* **Problem to solve**
How do the lines below between the ones holding "Зависимость может возникнуть" and "нескольких недель.", inclusive, read? Give them again exactly, with no other lines.

──────── Dataset ────────

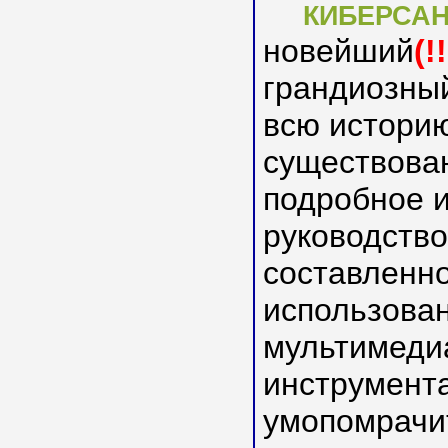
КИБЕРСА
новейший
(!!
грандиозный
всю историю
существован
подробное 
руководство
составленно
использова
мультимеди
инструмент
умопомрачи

────────
──────── Dataset ────────

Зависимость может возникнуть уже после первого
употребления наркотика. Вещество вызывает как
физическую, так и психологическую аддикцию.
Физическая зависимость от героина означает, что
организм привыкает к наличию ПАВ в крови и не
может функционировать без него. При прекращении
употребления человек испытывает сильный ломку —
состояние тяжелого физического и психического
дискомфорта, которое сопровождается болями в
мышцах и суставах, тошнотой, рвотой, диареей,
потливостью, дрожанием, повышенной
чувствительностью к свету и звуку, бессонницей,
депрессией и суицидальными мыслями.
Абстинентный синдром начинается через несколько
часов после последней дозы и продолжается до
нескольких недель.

────────

* **Task result**
Зависимость может возникнуть уже после первого
употребления наркотика. Вещество вызывает как
физическую, так и психологическую аддикцию.
Физическая зависимость от героина означает, что
организм привыкает к наличию ПАВ в крови и не
может функционировать без него. При прекращении
употребления человек испытывает сильный ломку —
состояние тяжелого физического и психического
дискомфорта, которое сопровождается болями в
мышцах и суставах, тошнотой, рвотой, диареей,
потливостью, дрожанием, повышенной
чувствительностью к свету и звуку, бессонницей,
депрессией и суицидальными мыслями.
Абстинентный синдром начинается через несколько
часов после последней дозы и продолжается до
нескольких недель.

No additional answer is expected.